# Knife handle question



## Az Turnings (Oct 16, 2017)

hello, so I decided to play around with making a fillet knife for me to use in mexico this coming week. I was wondering how you polish up the acrylic/wood handles so you don’t see scratch marks? I know for turning we use micro mesh would that work?? Here a pic of material I’m using. I got this from @norman vandyke beautiful mesquite burl and alumilite. Thanks!

Reactions: Like 4 | EyeCandy! 4


----------



## jasonb (Oct 16, 2017)




----------



## Foot Patrol (Oct 16, 2017)

When I finish my handles, I typically hand sand my stabilized wood or acrylic handles up to 1500 grit and then buff with white rouge or no scratch pink. I will sand in different directions with each step up in grit and sand until you no longer see the previous grit lines. I usually start by glueing up my knife and handles, then breaking edges and rough shaping the handle on my grinder followed by hand sanding at 120, 220, 400, 600, 1000 and finish with 1500 grit. Then light buff. If done correctly, you should not see any scratches in the acrylic at 1500 grit. 
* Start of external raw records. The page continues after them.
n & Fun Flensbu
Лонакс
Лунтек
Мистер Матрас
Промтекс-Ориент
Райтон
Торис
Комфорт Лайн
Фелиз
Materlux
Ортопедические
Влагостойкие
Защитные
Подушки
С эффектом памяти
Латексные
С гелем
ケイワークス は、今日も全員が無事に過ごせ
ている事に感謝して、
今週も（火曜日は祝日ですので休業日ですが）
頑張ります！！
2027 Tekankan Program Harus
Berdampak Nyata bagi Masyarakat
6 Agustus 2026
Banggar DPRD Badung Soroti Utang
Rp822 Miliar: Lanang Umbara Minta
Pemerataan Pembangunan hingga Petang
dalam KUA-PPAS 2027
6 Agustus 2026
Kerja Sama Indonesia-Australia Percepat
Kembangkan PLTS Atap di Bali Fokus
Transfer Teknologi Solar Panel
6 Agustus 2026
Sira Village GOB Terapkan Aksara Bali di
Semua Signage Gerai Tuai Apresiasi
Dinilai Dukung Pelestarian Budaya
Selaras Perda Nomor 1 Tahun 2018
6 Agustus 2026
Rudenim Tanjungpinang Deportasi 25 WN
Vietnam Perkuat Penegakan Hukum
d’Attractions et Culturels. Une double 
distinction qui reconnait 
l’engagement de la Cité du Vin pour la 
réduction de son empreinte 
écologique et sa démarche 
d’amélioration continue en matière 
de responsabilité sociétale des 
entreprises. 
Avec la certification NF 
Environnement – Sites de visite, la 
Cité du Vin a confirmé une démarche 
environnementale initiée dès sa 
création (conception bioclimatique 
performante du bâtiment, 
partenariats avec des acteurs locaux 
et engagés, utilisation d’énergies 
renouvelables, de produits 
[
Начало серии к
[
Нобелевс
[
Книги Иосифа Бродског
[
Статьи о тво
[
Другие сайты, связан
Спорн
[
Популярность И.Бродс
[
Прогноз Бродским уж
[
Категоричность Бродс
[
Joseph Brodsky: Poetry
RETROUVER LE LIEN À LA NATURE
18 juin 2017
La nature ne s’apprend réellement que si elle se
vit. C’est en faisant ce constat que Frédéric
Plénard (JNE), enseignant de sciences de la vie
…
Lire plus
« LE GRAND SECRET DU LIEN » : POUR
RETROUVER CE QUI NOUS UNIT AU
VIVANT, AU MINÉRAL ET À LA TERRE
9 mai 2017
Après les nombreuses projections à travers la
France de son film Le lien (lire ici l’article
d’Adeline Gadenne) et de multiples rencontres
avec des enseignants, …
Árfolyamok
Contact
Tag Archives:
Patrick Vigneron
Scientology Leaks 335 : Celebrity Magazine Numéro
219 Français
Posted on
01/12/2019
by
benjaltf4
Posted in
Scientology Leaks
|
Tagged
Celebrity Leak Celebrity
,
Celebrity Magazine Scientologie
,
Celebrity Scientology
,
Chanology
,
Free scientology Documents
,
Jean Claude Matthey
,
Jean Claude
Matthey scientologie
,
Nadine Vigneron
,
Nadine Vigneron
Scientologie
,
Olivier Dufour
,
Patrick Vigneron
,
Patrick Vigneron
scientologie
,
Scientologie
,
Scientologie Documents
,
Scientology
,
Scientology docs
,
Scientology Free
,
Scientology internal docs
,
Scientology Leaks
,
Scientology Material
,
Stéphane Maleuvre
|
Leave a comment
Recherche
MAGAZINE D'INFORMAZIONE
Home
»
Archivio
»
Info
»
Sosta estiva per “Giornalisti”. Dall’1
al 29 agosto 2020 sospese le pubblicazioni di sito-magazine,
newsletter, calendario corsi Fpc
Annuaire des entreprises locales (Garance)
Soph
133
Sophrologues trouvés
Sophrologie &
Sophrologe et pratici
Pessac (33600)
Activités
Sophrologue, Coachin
With large pore woods, I may stop at 600 grit and put a sealer on the wood and wet sand with something like True Oil. I may do a few coats with true oil. I then finish the hand sanding starting at either 400 or 600 grit and go up to 1500 grit and buff lightly with a rag and some paste wax with carnauba in it.

There are other methods but this is mine.

Reactions: Like 1 | Thank You! 1 | Informative 1


----------



## Wildthings (Oct 16, 2017)

And if you flip vertically the outline of the right side knife it would end up being book matched scales. I realize the way you have them marked gives more wood to the scales. Just a thought!

One thing for sure is we need finished pictures!!

Reactions: Agree 2


----------